▸ Information provided:
[Start of section]

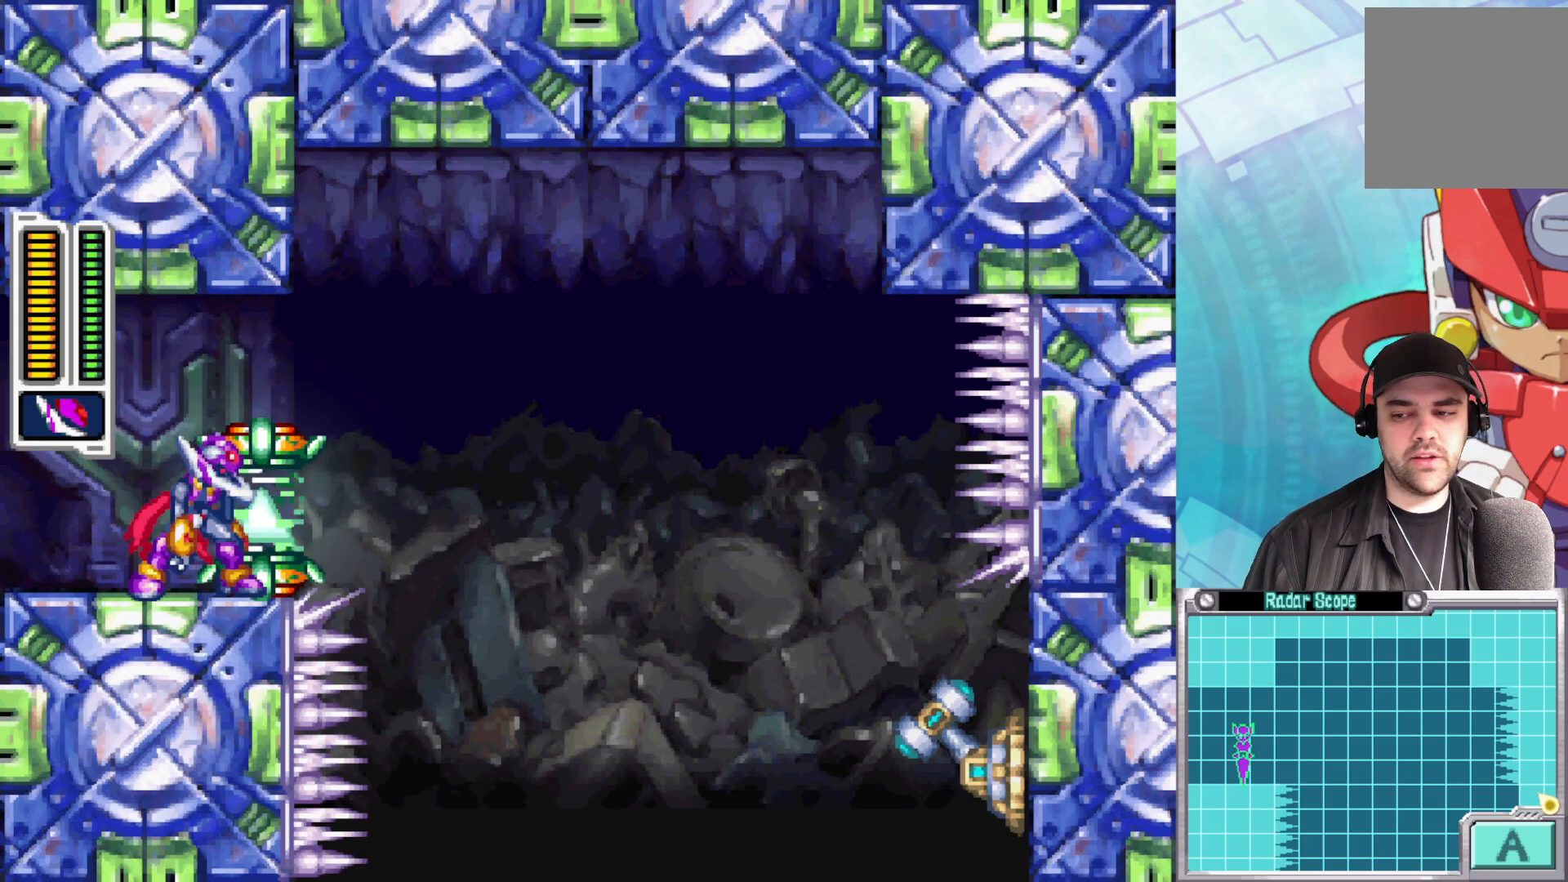
{"buttons": [], "left_stick": "center", "right_stick": "center", "events": []}
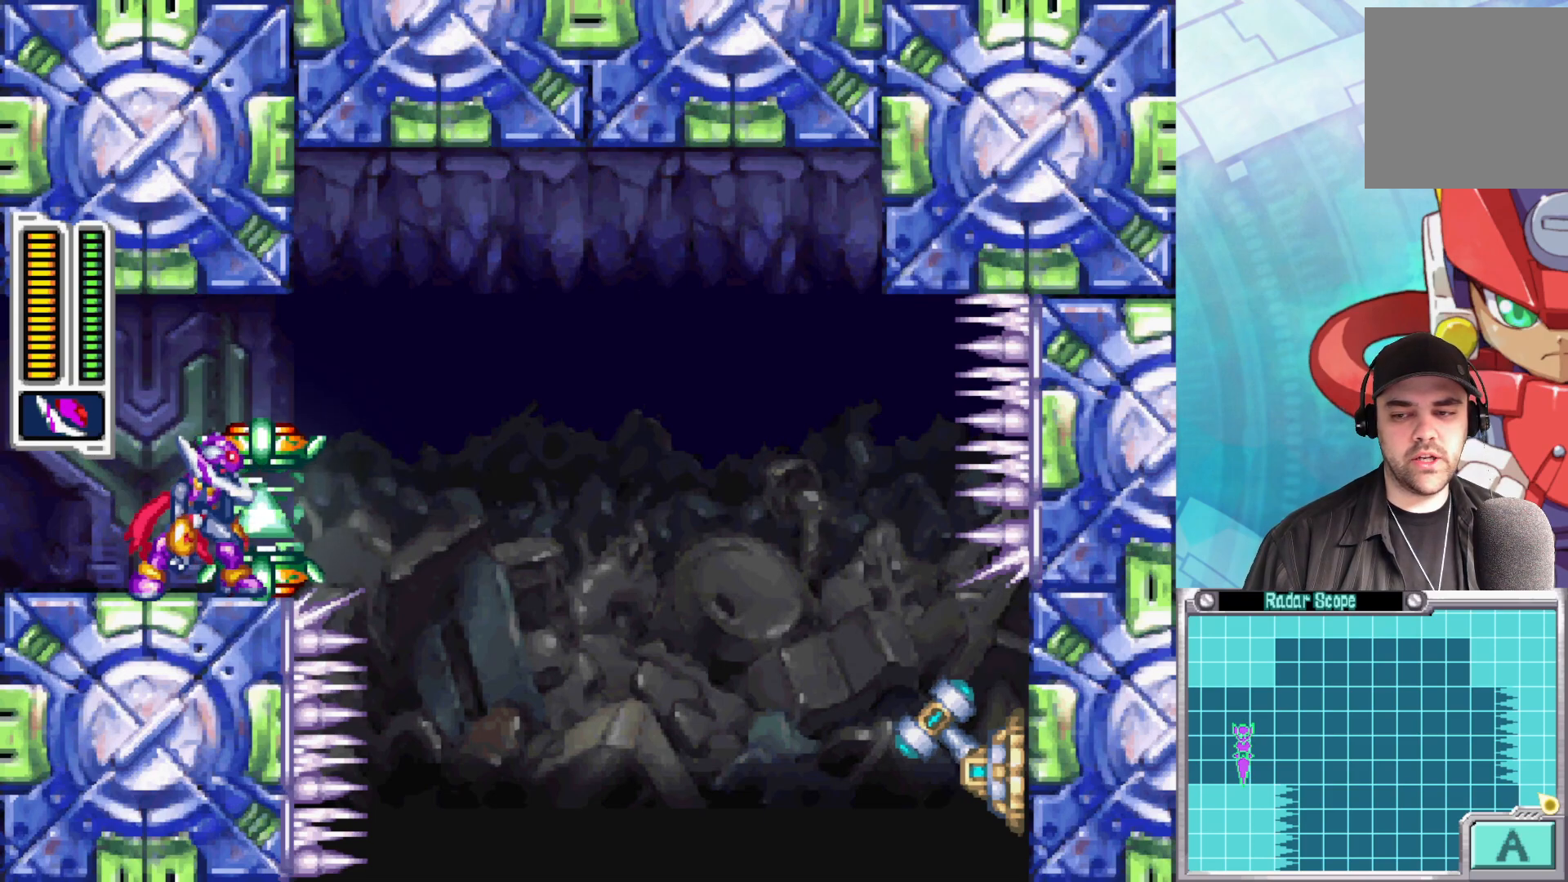
{"buttons": [], "left_stick": "right", "right_stick": "center", "events": [[83, "A", "down"], [83, "B", "down"], [83, "left_stick", "right"], [233, "A", "up"], [233, "B", "up"]]}
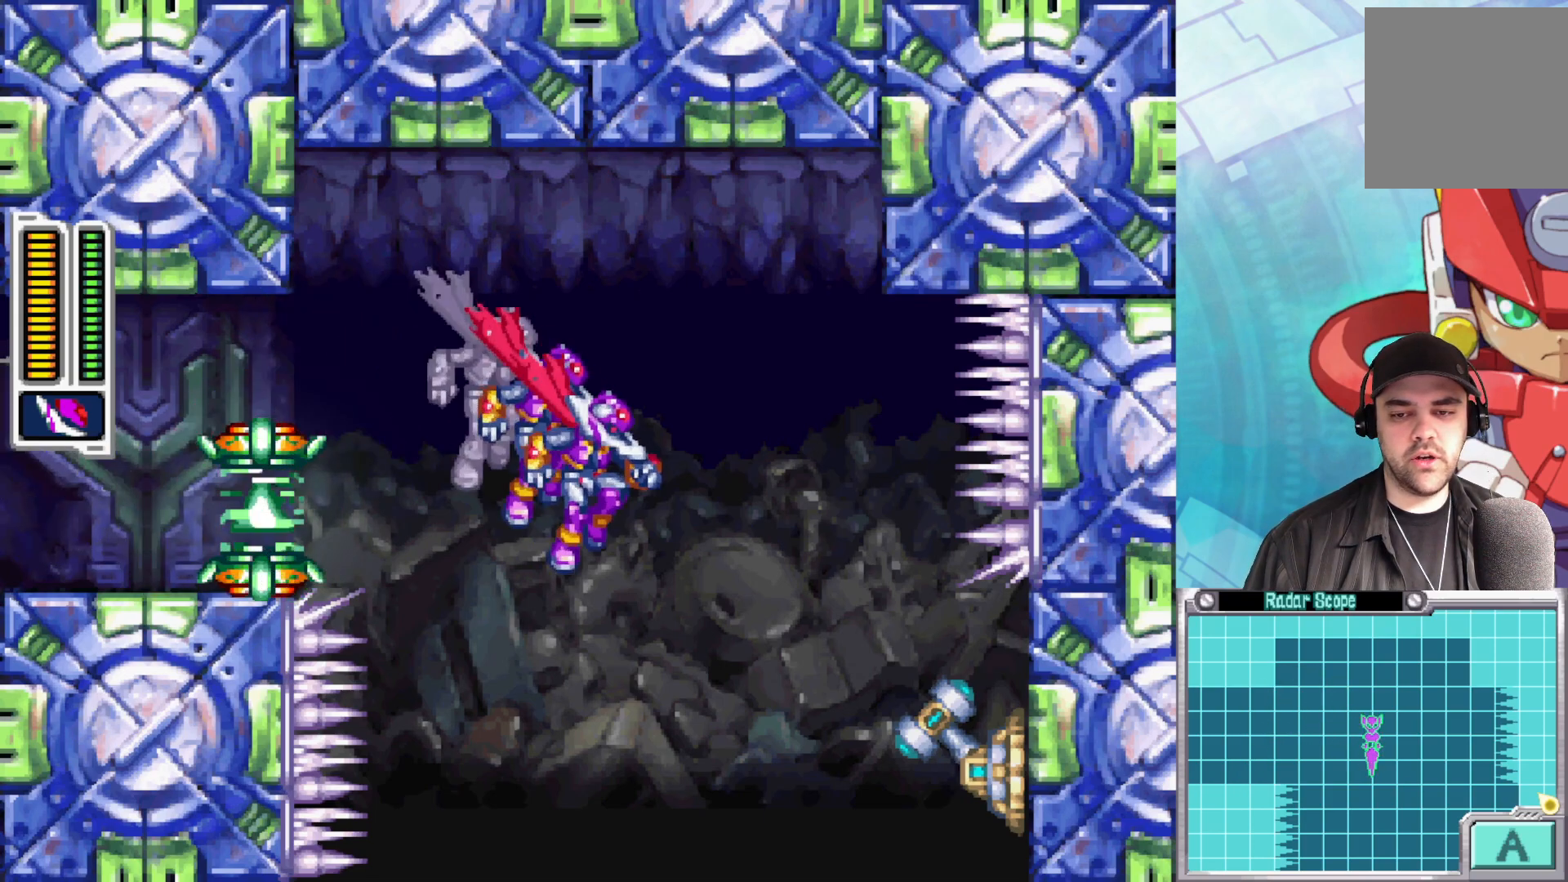
{"buttons": [], "left_stick": "center", "right_stick": "center", "events": [[67, "left_stick", "center"]]}
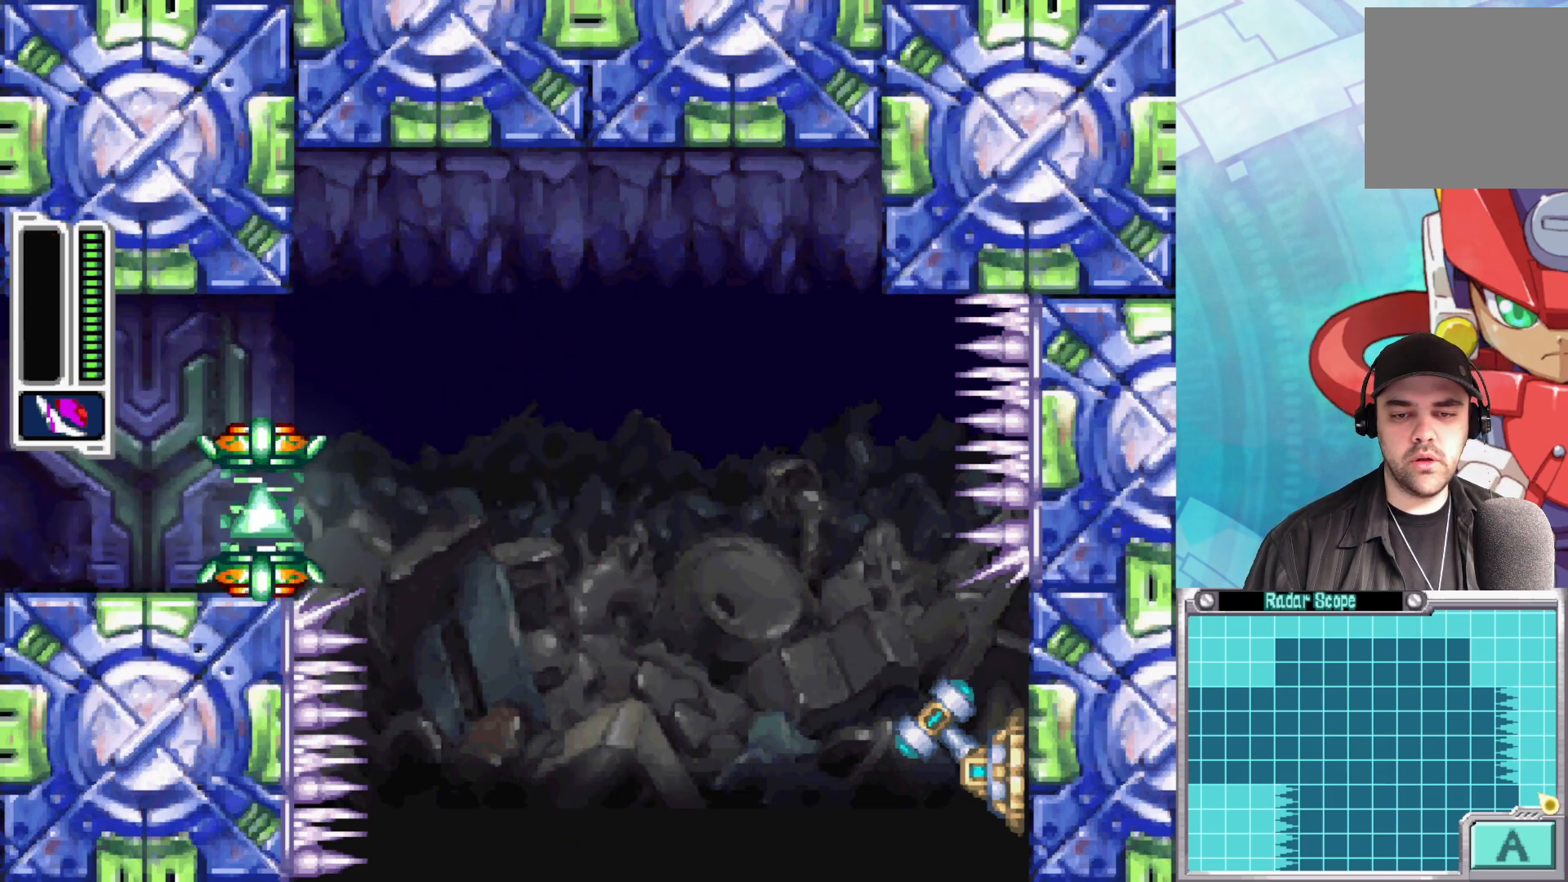
{"buttons": [], "left_stick": "center", "right_stick": "center", "events": []}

[End of section]

Copy out the whole listing exactly. Skip its pictures.

{"buttons": [], "left_stick": "center", "right_stick": "center", "events": []}
{"buttons": [], "left_stick": "right", "right_stick": "center", "events": [[83, "A", "down"], [83, "B", "down"], [83, "left_stick", "right"], [233, "A", "up"], [233, "B", "up"]]}
{"buttons": [], "left_stick": "center", "right_stick": "center", "events": [[67, "left_stick", "center"]]}
{"buttons": [], "left_stick": "center", "right_stick": "center", "events": []}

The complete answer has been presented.